Effects of MEK, ERK and p38 inhibitors on DOP receptor-accelerated glutamate uptake in the astrocyte. Each group of cultured astrocytes was treated as detailed in the Methods section. After these treatments, 2 μL of astrocytic condition medium were collected from each group at 10, 20 and 30 min time points for extracellular glutamate analysis with the L-glutamate assay. FR, 500 nM FR180204, an ERK inhibitor; SB, 10 μM SB203580, p38 inhibitor; U0126, an MEK inhibitor, 5 μM. *P < 0.05 versus Glu. †P < 0.05 versus U + Glu.
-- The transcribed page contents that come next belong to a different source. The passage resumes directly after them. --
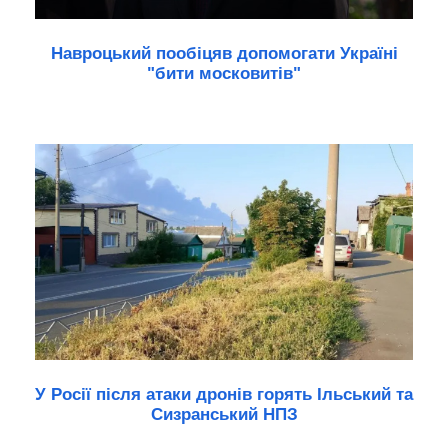
Навроцький пообіцяв допомогати Україні
"бити московитів"
У Росії після атаки дронів горять Ільський та
Сизранський НПЗ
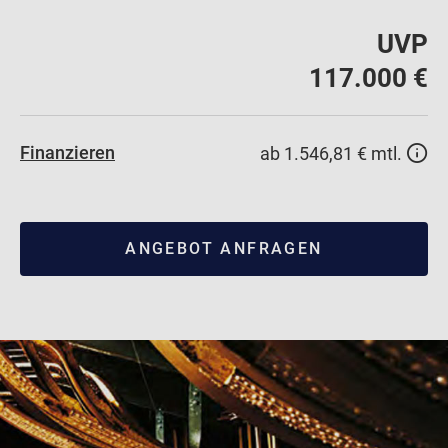
UVP
117.000 €
Finanzieren
ab 1.546,81 € mtl.
ANGEBOT ANFRAGEN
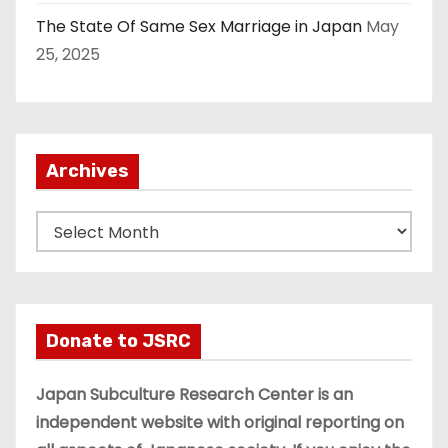
The State Of Same Sex Marriage in Japan
May
25, 2025
Archives
A
r
c
h
i
Donate to JSRC
v
e
Japan Subculture Research Center is an
s
independent website with original reporting on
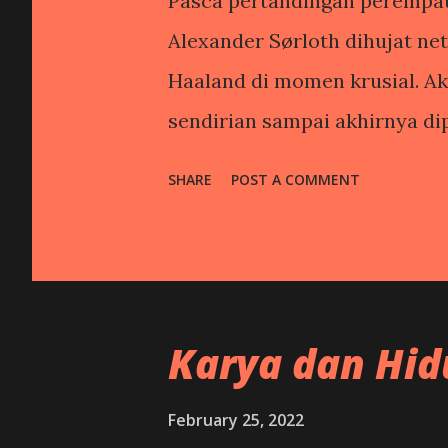
Pasca pertandingan perempat 
Alexander Sørloth dihujat ne
Haaland di momen krusial. Ak
sendirian sampai akhirnya di
menggandakan keunggulan. Se
SHARE
POST A COMMENT
berhasil disamakan oleh Jude 
perjalanan Norwegia yang epik
Bellingham kembali mencetak
Norwegia kalah 1-2. Penampil
Karya dan Hid
jadi kambing hitamnya. Saya t
Inggris disingkirkan Argentin
February 25, 2022
David Batty gagal mencetak go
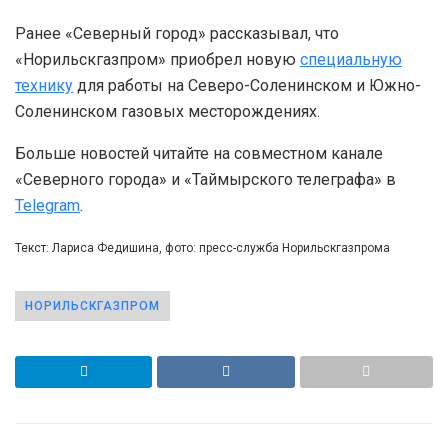
Ранее «Северный город» рассказывал, что
«Норильскгазпром» приобрел новую
специальную
технику
для работы на Северо-Соленинском и Южно-
Соленинском газовых месторождениях.
Больше новостей читайте на совместном канале
«Северного города» и «Таймырского телеграфа» в
Telegram
.
Текст: Лариса Федишина, фото: пресс-служба Норильскгазпрома
НОРИЛЬСКГАЗПРОМ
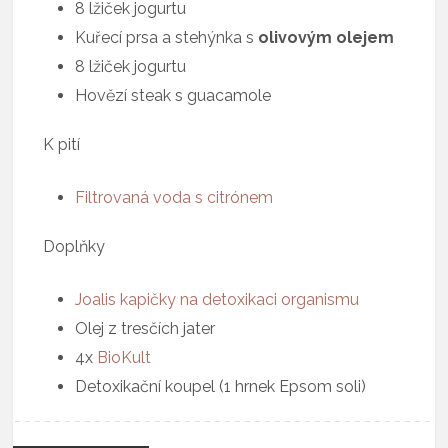
8 lžiček jogurtu
Kuřecí prsa a stehýnka s
olivovým olejem
8 lžiček jogurtu
Hovězí steak s guacamole
K pití
Filtrovaná voda s citrónem
Doplňky
Joalis
kapičky na detoxikaci organismu
Olej z tresčích jater
4x
BioKult
Detoxikační koupel (1 hrnek Epsom soli)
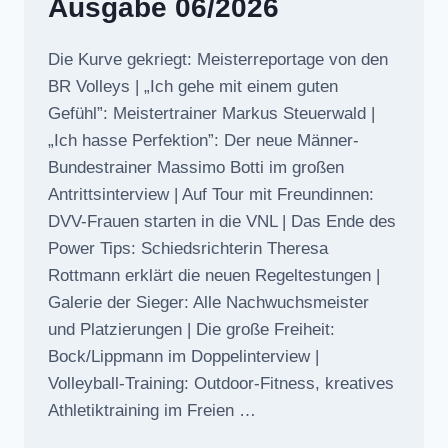
Ausgabe 06/2026
Die Kurve gekriegt: Meisterreportage von den
BR Volleys | „Ich gehe mit einem guten
Gefühl”: Meistertrainer Markus Steuerwald |
„Ich hasse Perfektion”: Der neue Männer-
Bundestrainer Massimo Botti im großen
Antrittsinterview | Auf Tour mit Freundinnen:
DVV-Frauen starten in die VNL | Das Ende des
Power Tips: Schiedsrichterin Theresa
Rottmann erklärt die neuen Regeltestungen |
Galerie der Sieger: Alle Nachwuchsmeister
und Platzierungen | Die große Freiheit:
Bock/Lippmann im Doppelinterview |
Volleyball-Training: Outdoor-Fitness, kreatives
Athletiktraining im Freien …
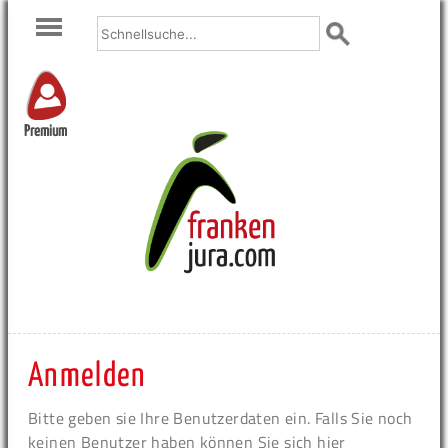
Premium
Anmelden
Bitte geben sie Ihre Benutzerdaten ein. Falls Sie noch
keinen Benutzer haben können Sie sich hier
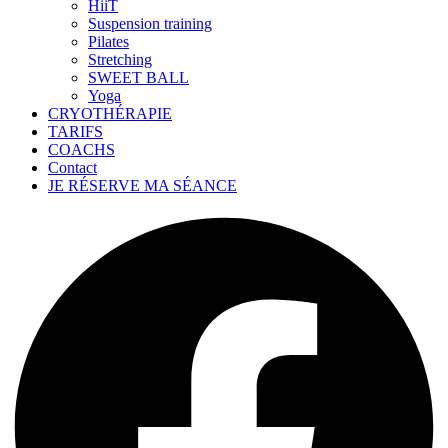
HiiT
Suspension training
Pilates
Stretching
SWEET BALL
Yoga
CRYOTHÉRAPIE
TARIFS
COACHS
Contact
JE RÉSERVE MA SÉANCE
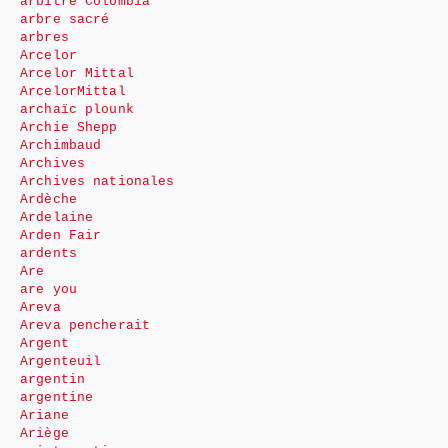
arbitre Colombia
arbre sacré
arbres
Arcelor
Arcelor Mittal
ArcelorMittal
archaïc plounk
Archie Shepp
Archimbaud
Archives
Archives nationales
Ardèche
Ardelaine
Arden Fair
ardents
Are
are you
Areva
Areva pencherait
Argent
Argenteuil
argentin
argentine
Ariane
Ariège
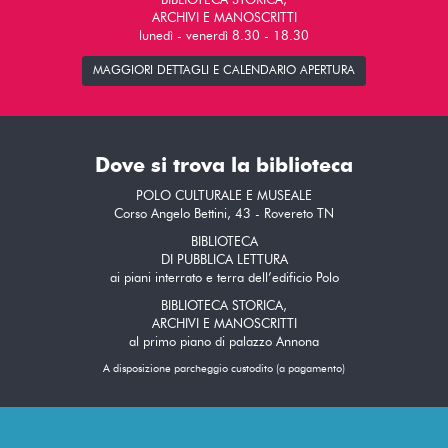
BIBLIOTECA STORICA,
ARCHIVI E MANOSCRITTI
lunedì - venerdì 8.30 - 18.30
MAGGIORI DETTAGLI E CALENDARIO APERTURA
Dove si trova la biblioteca
POLO CULTURALE E MUSEALE
Corso Angelo Bettini, 43 - Rovereto TN
BIBLIOTECA
DI PUBBLICA LETTURA
ai piani interrato e terra dell’edificio Polo
BIBLIOTECA STORICA,
ARCHIVI E MANOSCRITTI
al primo piano di palazzo Annona
A disposizione parcheggio custodito (a pagamento)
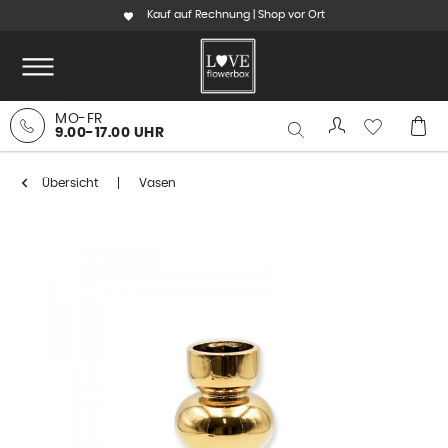
Kauf auf Rechnung | Shop vor Ort
MO-FR
9.00-17.00 UHR
Übersicht
Vasen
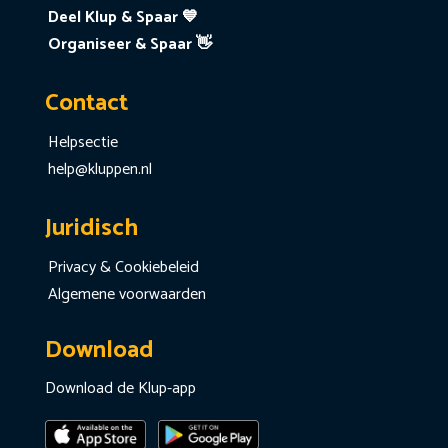
Deel Klup & Spaar 💙
Organiseer & Spaar 👋
Contact
Helpsectie
help@kluppen.nl
Juridisch
Privacy & Cookiebeleid
Algemene voorwaarden
Download
Download de Klup-app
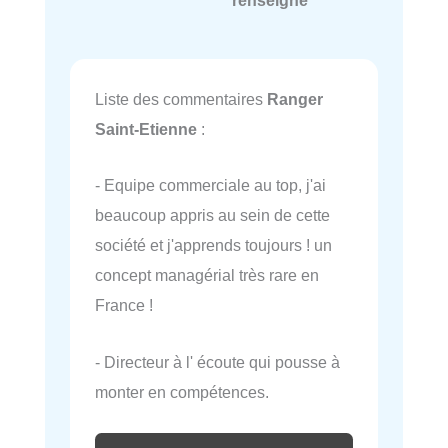
Liste des commentaires
Ranger
Saint-Etienne
:
- Equipe commerciale au top, j'ai
beaucoup appris au sein de cette
société et j'apprends toujours ! un
concept managérial très rare en
France !
- Directeur à l' écoute qui pousse à
monter en compétences.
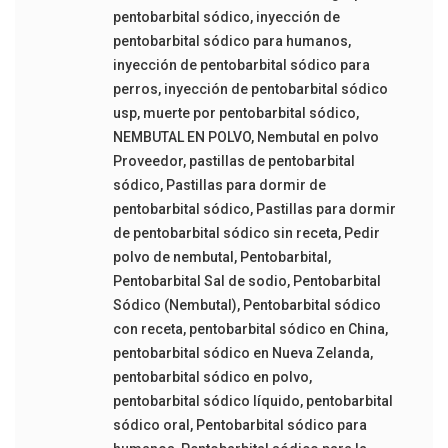
pentobarbital sódico
,
inyección de
pentobarbital sódico para humanos
,
inyección de pentobarbital sódico para
perros
,
inyección de pentobarbital sódico
usp
,
muerte por pentobarbital sódico
,
NEMBUTAL EN POLVO
,
Nembutal en polvo
Proveedor
,
pastillas de pentobarbital
sódico
,
Pastillas para dormir de
pentobarbital sódico
,
Pastillas para dormir
de pentobarbital sódico sin receta
,
Pedir
polvo de nembutal
,
Pentobarbital
,
Pentobarbital Sal de sodio
,
Pentobarbital
Sódico (Nembutal)
,
Pentobarbital sódico
con receta
,
pentobarbital sódico en China
,
pentobarbital sódico en Nueva Zelanda
,
pentobarbital sódico en polvo
,
pentobarbital sódico líquido
,
pentobarbital
sódico oral
,
Pentobarbital sódico para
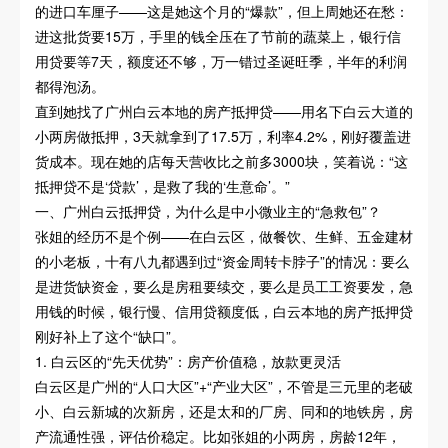
的进口车厘子——这是她这个月的“爆款”，但上周她还在愁：
进这批货要15万，手里的钱全压在了节前的蔬菜上，银行信
用贷要等7天，额度还不够，万一错过圣诞旺季，半年的利润
都得泡汤。
直到她找了广州白云本地的房产抵押贷——用名下白云大道的
小两房做抵押，3天就拿到了17.5万，利率4.2%，刚好覆盖进
货成本。现在她的店每天营收比之前多3000块，笑着说：“这
抵押贷不是‘贷款’，是救了我的‘生意命’。”
一、广州白云抵押贷，为什么是中小微业主的“急救包”？
张姐的经历不是个例——在白云区，做餐饮、生鲜、五金建材
的小老板，十有八九都遇到过“资金周转卡脖子”的情况：要么
是进货缺资金，要么是房租要续交，要么是员工工资要发，急
用钱的时候，银行慢、信用贷额度低，白云本地的房产抵押贷
刚好补上了这个“缺口”。
1. 白云区的“先天优势”：房产价值稳，放款更灵活
白云区是广州的“人口大区”+“产业大区”，不管是三元里的老破
小、白云新城的次新房，还是太和的厂房、同和的地铁房，房
产流通性强，评估价稳定。比如张姐的小两房，房龄12年，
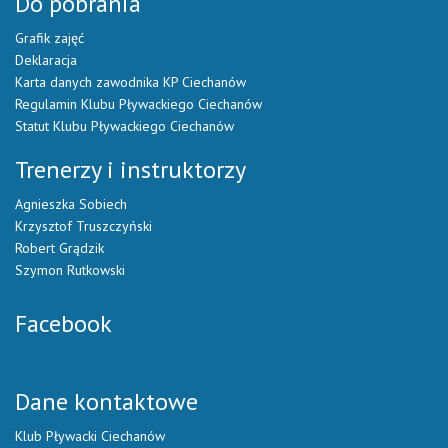
Do pobrania
Grafik zajęć
Deklaracja
Karta danych zawodnika KP Ciechanów
Regulamin Klubu Pływackiego Ciechanów
Statut Klubu Pływackiego Ciechanów
Trenerzy i instruktorzy
Agnieszka Sobiech
Krzysztof Truszczyński
Robert Grądzik
Szymon Rutkowski
Facebook
Dane kontaktowe
Klub Pływacki Ciechanów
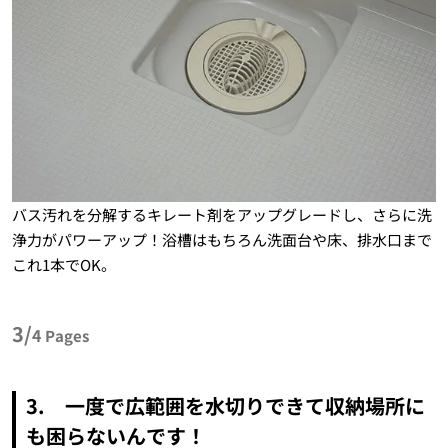
バス汚れを分解するキレート剤をアップグレードし、さらに洗
浄力がパワーアップ！浴槽はもちろん洗面台や床、排水口まで
これ1本でOK。
3/
4
Pages
3. 一度で広範囲を水切りできて収納場所に
も困らないんです！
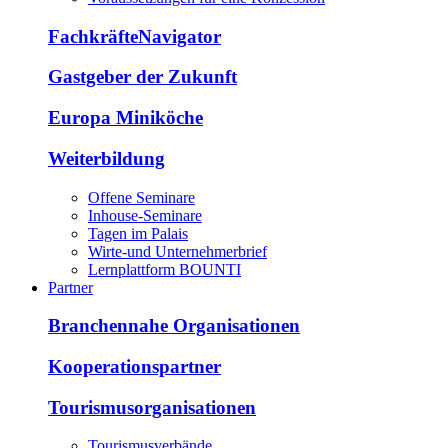
FachkräfteNavigator
Gastgeber der Zukunft
Europa Miniköche
Weiterbildung
Offene Seminare
Inhouse-Seminare
Tagen im Palais
Wirte-und Unternehmerbrief
Lernplattform BOUNTI
Partner
Branchennahe Organisationen
Kooperationspartner
Tourismusorganisationen
Tourismusverbände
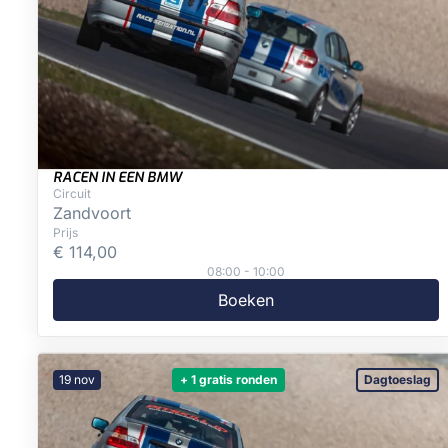
RACEN IN EEN BMW
Circuit
Zandvoort
Prijs
€
114,00
08:00 - 10:00
Boeken
19 nov
+ 1 gratis ronden
Dagtoeslag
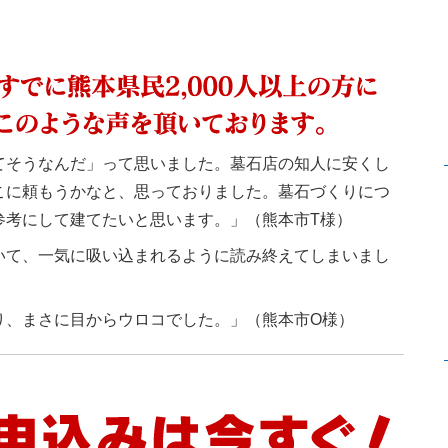
てそうなんだ」って思いました。墓石店の知人に安くし
こに頼もうかなと、思っておりました。墓石づくりにつ
参考にして建てたいと思います。」（熊本市T様）
いて、一気に吸い込まれるように読み終えてしまいまし
り、まさに目からウロコでした。」（熊本市O様）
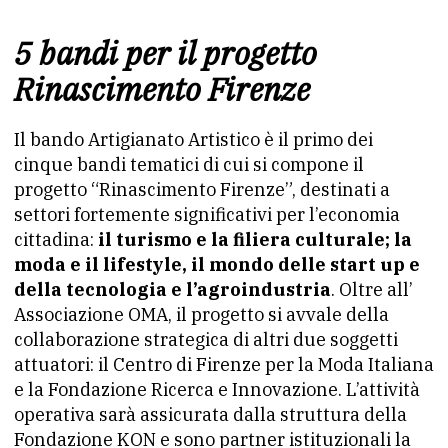
5 bandi per il progetto
Rinascimento Firenze
Il bando Artigianato Artistico è il primo dei
cinque bandi tematici di cui si compone il
progetto “Rinascimento Firenze”, destinati a
settori fortemente significativi per l’economia
cittadina:
il turismo e la filiera culturale; la
moda e il lifestyle, il mondo delle start up e
della tecnologia e l’agroindustria
. Oltre all’
Associazione OMA, il progetto si avvale della
collaborazione strategica di altri due soggetti
attuatori: il Centro di Firenze per la Moda Italiana
e la Fondazione Ricerca e Innovazione. L’attività
operativa sarà assicurata dalla struttura della
Fondazione KON e sono partner istituzionali la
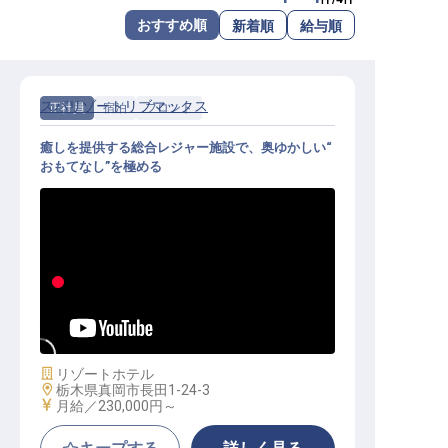
転職サポートに申し込む
おすすめ順
新着順
給与順
無料
採用をお考えの企業様へ
スパリゾートリブマックス
正社員
宿泊
フロント
癒しを提供する総合レジャー施設で、奥ゆかしい“
おもてなし”を極める
フロント職｜月給25万円以上／年間
休日120日／全国展開の安定性
施設業態
リゾートホテル
勤務地
栃木県真岡市長田1-24-3
給与
月給／230,000円～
Note that UFP-512 enhanced astrocytic glutamate uptake was completely blocked by inhibitors for MEK, ERK and p38.

Figure 13

Effects of MEK and ERK inhibitors on DOP receptor-induced p38 phosphorylation in the astrocytes. The astrocytes were pretreated with the indicated inhibitor for 1 h, followed by the inhibitor plus 10 μM UFP-512 for 24 h. C, non-treatment; FR, 500 nM FR180204, an ERK inhibitor; pp38: phosphorylated p38; U, 10 μM UFP-512; U0126, an MEK inhibitor, 5 μM. *P < 0.05. Note that the inhibitors of MEK and ERK suppressed UFP-512-induced p38 phosphorylation.

Figure 14

No appreciable change in p38 activation after the treatment with PK and MAPK inhibitors in the absence of UFP-512 stimulation. Astrocytes were treated with indicated inhibitor for 24 h. Then total protein was extracted for Western blot. C, non-treatment; Cal, 500 nM calphostin C, a PKC inhibitor; FR, 500 nM FR180204, ERK inhibitor; H89, a PKA inhibitor, 10 μM; LY, 10 μM LY294002, a PI3K inhibitor; pp38, phosphorylated p38; SB, 10 μM SB203580, p38 inhibitor; U0126, an MEK inhibitor, 5 μM. Note that the inhibitors had no effect on p38 activation.